DOCUMENT EXTRACT below:

Governor Jeb Bush Seeks Full, Fair Hearing to Defend Terri’s Law

Bioethics   |   Steven Ertelt   |   Nov 19, 2003   |   9:00AM   |   WASHINGTON, DC

Governor Jeb Bush Seeks Full, Fair Hearing to Defend Terri’s Law

by Steven Ertelt
LifeNews.com Editor
November 19, 2003

Pinellas Park, FL (LifeNews.com) — Governor Jeb Bush on Wednesday used a number of different tactics in his defense of Terri’s Law from a legal challenge by Terri Schiavo’s estranged husband Michael and his pro-assisted suicide attorneys.

Bush’s attorneys filed four legal documents on Wednesday afternoon in response to a lawsuit by Michael seeking to overturn Terri’s Law and remove her feeding tube for a third time to end her life.

First, Bush attorneys said there should be a jury trial to decide whether or not Terri Schiavo wanted to be kept alive in her current condition. His attorneys also want Circuit Court Judge Douglas Baird to be removed from hearing the case.

Bush says Terri’s rights under the Florida state constitution are best served with Terri’s Law in place, than without it.

End of DOCUMENT EXTRACT.
EXTRACTED RECORDS below:

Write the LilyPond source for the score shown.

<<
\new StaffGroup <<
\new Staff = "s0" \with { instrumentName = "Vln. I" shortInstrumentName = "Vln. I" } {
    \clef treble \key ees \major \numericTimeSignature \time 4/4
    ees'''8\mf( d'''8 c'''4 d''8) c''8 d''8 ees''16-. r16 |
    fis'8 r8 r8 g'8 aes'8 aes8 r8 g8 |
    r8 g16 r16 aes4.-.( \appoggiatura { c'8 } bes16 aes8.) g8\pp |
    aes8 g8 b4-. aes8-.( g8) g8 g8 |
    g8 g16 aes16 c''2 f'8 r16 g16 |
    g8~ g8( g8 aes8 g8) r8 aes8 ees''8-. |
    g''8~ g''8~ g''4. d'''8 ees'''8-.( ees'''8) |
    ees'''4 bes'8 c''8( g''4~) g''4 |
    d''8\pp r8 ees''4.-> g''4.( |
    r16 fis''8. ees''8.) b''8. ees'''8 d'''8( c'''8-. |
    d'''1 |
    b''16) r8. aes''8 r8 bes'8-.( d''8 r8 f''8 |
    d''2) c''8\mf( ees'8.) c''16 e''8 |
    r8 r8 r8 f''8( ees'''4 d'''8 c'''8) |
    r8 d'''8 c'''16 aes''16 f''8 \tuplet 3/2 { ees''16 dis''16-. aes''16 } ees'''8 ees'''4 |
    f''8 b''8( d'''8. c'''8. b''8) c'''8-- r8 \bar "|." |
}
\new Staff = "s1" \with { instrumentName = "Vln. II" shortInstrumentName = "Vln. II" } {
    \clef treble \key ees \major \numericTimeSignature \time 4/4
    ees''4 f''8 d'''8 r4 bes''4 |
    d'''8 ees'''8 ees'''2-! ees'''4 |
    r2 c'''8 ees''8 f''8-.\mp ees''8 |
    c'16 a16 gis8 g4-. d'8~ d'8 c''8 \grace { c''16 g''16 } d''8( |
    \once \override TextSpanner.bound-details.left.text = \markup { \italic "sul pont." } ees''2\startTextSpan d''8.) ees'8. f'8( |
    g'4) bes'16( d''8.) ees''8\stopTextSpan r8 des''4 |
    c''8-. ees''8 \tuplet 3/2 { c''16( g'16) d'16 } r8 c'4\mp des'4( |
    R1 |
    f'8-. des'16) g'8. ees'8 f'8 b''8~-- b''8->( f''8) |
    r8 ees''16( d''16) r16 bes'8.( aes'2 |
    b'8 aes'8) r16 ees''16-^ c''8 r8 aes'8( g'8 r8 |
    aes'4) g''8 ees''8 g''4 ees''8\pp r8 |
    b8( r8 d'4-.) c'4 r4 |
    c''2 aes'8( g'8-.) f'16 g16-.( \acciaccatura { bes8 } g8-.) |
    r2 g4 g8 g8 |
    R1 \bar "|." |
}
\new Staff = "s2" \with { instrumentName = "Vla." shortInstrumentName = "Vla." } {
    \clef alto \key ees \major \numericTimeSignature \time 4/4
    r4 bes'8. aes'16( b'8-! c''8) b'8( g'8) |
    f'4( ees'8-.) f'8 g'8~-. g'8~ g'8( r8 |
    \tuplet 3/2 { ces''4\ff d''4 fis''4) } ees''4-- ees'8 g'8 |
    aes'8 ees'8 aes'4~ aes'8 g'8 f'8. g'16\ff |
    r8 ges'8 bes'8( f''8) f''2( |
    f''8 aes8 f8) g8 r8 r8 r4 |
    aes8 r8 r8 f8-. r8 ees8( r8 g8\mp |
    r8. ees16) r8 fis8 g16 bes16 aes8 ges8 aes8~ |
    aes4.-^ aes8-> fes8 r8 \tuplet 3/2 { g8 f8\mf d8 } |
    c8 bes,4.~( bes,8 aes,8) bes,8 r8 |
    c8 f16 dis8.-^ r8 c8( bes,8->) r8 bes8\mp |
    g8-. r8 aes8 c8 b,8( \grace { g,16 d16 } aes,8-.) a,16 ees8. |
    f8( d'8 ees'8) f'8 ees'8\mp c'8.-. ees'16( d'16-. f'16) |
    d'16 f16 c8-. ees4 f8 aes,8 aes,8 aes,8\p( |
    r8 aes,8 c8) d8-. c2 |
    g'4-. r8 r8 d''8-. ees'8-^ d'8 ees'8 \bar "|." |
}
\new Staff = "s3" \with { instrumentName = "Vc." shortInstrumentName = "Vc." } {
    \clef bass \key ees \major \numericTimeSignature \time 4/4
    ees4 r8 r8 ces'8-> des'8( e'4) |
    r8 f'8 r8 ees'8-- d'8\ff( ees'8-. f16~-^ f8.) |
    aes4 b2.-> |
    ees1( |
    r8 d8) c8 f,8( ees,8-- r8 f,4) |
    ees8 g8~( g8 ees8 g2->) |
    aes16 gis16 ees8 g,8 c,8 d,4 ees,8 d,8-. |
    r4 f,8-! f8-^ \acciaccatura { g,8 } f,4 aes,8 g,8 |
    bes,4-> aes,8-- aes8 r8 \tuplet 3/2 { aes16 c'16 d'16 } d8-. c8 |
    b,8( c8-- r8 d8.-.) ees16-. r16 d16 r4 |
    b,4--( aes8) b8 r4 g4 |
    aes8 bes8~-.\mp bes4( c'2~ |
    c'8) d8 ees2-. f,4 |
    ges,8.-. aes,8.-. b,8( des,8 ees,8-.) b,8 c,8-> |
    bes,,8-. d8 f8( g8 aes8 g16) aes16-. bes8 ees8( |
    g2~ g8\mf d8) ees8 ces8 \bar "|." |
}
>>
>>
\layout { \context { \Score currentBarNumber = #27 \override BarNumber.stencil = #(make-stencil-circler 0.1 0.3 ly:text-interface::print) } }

End of EXTRACTED RECORDS.

**TASK REQUIREMENTS**.
A: According to the news article on Governor Bush's defense of Terri's Law, which judge do Bush's attorneys want removed from hearing the case?
B: Continue the news article about Governor Bush's defense of Terri's Law from its final sentence.

**RESULTS BY TASK**.
A: Circuit Court Judge Douglas Baird.

B:
Michael’s attorneys argue that Terri’s right to privacy is being violated and that Bush’s executive order allowing doctors to reinsert the feeding tube was a violation of the separation of powers because several courts have previously denied keeping the tube in place.

George Felos, the assisted suicide advocate who, with help from the ACLU, is representing Michael, said Bush is only seeking more delays and wants to relitigate the decade-long case.

However, Ken Connor, the pro-life attorney who is representing Governor Bush, said courts should first decide whether Terri’s health care wishes were violated by Michael’s denying her appropriate rehabilitative care and medical treatment. Only then can the constitutionality of Terri’s Law be determined.

Connor said that this case is different from another that set Florida case law in favor of allowing a "right" to die.

A previous Florida case involved a woman who had two living wills and there was no familial dispute as to her wishes. Terri had no advance directives discussing medical care and her parents and siblings are at odds with her estranged husband regarding her care.

Though she has a feeding tube that provides her with food and water, Terri is not hooked up to a breathing machine and is not in a persistent vegetative state. Terri’s parents cite several doctors who say Terri could recover with proper rehabilitative care.

Connor, the former president of the Family Research Council and Florida Right to Life, said that decisions in the Terri’s Law suit should not be made with evidence or testimony from previous cases regarding Terri. He said that to not have a full and complete hearing would deny the due process rights of Governor Bush and the state legislature to defend the pro-life law.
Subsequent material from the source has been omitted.